Islam not a threat, says former cabinet minister

By Ahmed J Versi

Islam is not a threat to the West, says former Tory Chancellor, Lord Lamont. He believed such a view is “foolish” but blamed the media for highlighting what he called a minority view on the issue.
“There are attempts by some parts of the media, reflecting public opinion, to create a clash between the civilisations, the Christian west and Islam,” Lord Lamont told The Muslim News. But one cannot “regard a great religion like Islam, as being in some sense, the enemy of civilisation”, he said.
The Tory peer said he also disagreed with France, which perceives Islamic dress, the hijab, as a threat to their secularism. “When I was in Karachi I very specifically criticised the French ban of the headscarf in the state schools. I contrasted it with my experience in the part of London where I live, young Muslim women serve in the shops, they wear headscarfs, sometimes with a t-shirt and jeans, and I can’t find anything at all threatening about this”, he said.
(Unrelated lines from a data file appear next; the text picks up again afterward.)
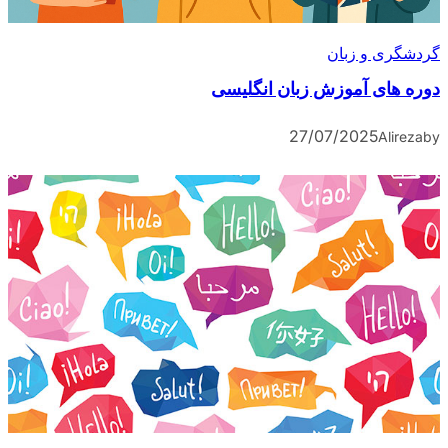
گردشگری و زبان
دوره های آموزش زبان انگلیسی
27/07/2025
Alireza
by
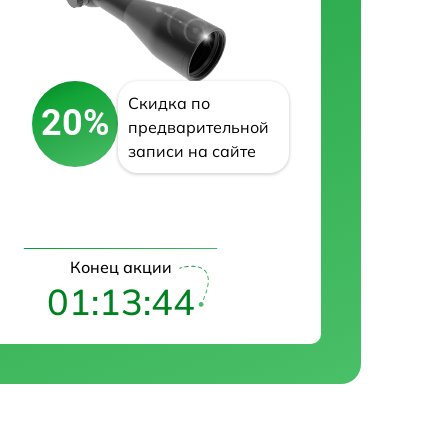
Скидка по
20%
предварительной
записи на сайте
Конец акции
01:13:43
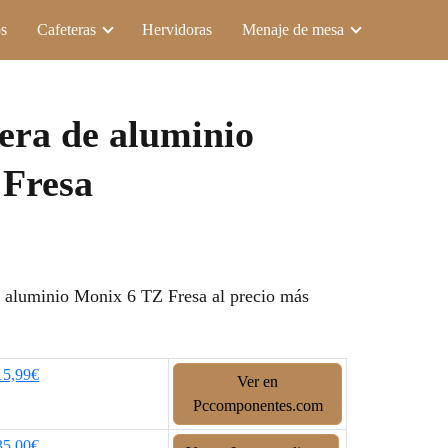
s
Cafeteras
Hervidoras
Menaje de mesa
era de aluminio
 Fresa
aluminio Monix 6 TZ Fresa al precio más
15,99€
Ver en
Pccomponentes.com
35,00€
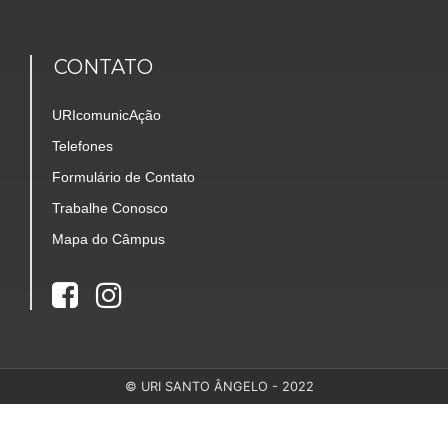
CONTATO
URIcomunicAção
Telefones
Formulário de Contato
Trabalhe Conosco
Mapa do Câmpus
© URI SANTO ÂNGELO - 2022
In his exclusive interview with The Muslim News at his office in London, Lord Lamont said he believed that there is a problem of Islamophobia in this country.
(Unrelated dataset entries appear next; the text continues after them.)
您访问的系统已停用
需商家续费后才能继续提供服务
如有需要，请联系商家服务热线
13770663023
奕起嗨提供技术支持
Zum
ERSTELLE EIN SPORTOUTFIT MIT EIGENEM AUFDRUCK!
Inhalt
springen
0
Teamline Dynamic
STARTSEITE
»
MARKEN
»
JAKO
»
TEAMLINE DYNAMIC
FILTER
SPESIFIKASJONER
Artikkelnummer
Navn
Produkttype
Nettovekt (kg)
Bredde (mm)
“It is a sort of fear of the unknown and I think things like interfaith organisations are very important.” He referred to some Muslims taking texts out of context from the Qur’an in the same way as some Jews and Christians do, but warned people not to tarnish the whole Muslim community with the same brush when reporting and talking on terrorism. “There are collective fallacies uttered - all Muslims are fundamentalists and all fundamentalists are terrorists, or that all Saudis are terrorists,” the former Chancellor said.
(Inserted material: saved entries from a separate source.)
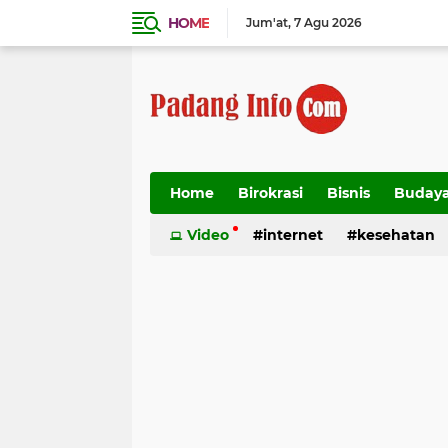
HOME
Jum'at
7 Agu 2026
Home
Birokrasi
Bisnis
Buday
Transportasi
Video
internet
kesehatan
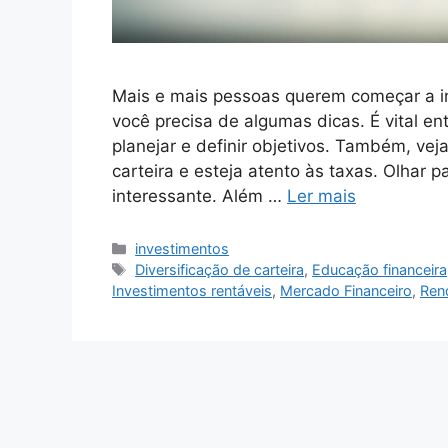
Mais e mais pessoas querem começar a inv
você precisa de algumas dicas. É vital en
planejar e definir objetivos. Também, vej
carteira e esteja atento às taxas. Olhar p
interessante. Além …
Ler mais
Categorias
investimentos
Tags
Diversificação de carteira
,
Educação financeira
Investimentos rentáveis
,
Mercado Financeiro
,
Ren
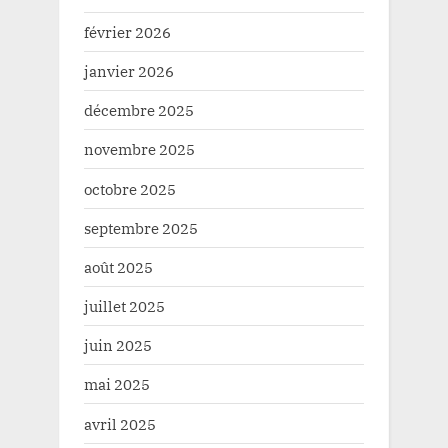
février 2026
janvier 2026
décembre 2025
novembre 2025
octobre 2025
septembre 2025
août 2025
juillet 2025
juin 2025
mai 2025
avril 2025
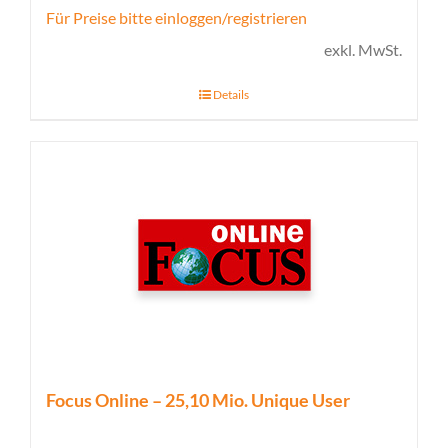
Für Preise bitte einloggen/registrieren
exkl. MwSt.
Details
Focus Online – 25,10 Mio. Unique User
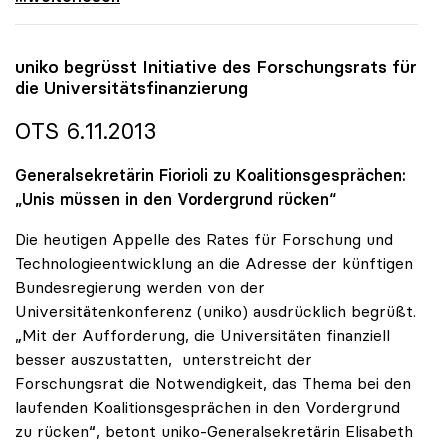
uniko
begrüsst Initiative des Forschungsrats für
die Universitätsfinanzierung
OTS 6.11.2013
Generalsekretärin Fiorioli zu Koalitionsgesprächen:
„Unis müssen in den Vordergrund rücken“
Die heutigen Appelle des Rates für Forschung und
Technologieentwicklung an die Adresse der künftigen
Bundesregierung werden von der
Universitätenkonferenz (uniko) ausdrücklich begrüßt.
„Mit der Aufforderung, die Universitäten finanziell
besser auszustatten, unterstreicht der
Forschungsrat die Notwendigkeit, das Thema bei den
laufenden Koalitionsgesprächen in den Vordergrund
zu rücken“, betont uniko-Generalsekretärin Elisabeth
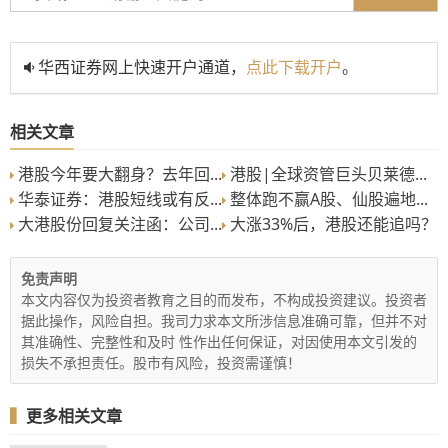
华西证券网上快速开户通道，
点此下载开户
。
相关文章
港股今年要大翻身？去年回...
港股|全球资管巨头贝莱德...
华泰证券：港股短线或有反...
整体跑不赢A股、仙股遍地...
大港股份回复关注函：公司...
大涨33%后，港股还能追吗？
免责声明
本文内容仅为投资者教育之目的而发布，不构成投资建议。投资者
据此操作，风险自担。我司力求本文所涉信息准确可靠，但并不对
其准确性、完整性和及时 性作出任何保证，对因使用本文引发的
损失不承担责任。股市有风险，投资需谨慎！
▍
更多相关文章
When he asked why was it that Muslims were the only faith community that was targeted by the police and security forces on terrorism, especially at airports when going abroad, Lord Lamont replied that profiling of Muslims would happen as the “profile of would be terrorists are people of Middle Eastern origin.” He reminded Muslims that “at one time people with Irish accents would be stopped.”
But when he was told that the questions Muslims are asked at airports are not related to terrorism, he acknowledged that this was wrong. “It is born out of fear” and agreed that such fear was mistaken.
On international issues, Lord Lamont, former Vice Chair on International Nuclear Safety Commission, believed that Iran may be “moving in the direction of putting itself in a position to be able to develop nuclear weapons”. But he thought that the best way of dealing with Iran is the European approach, “of trying to engage in dialogue, confidence building” and not by confrontation.
Lord Lamont said he supported the war on Afghanistan for “security measures” but was against the war against Iraq and considered it as a “mistake”.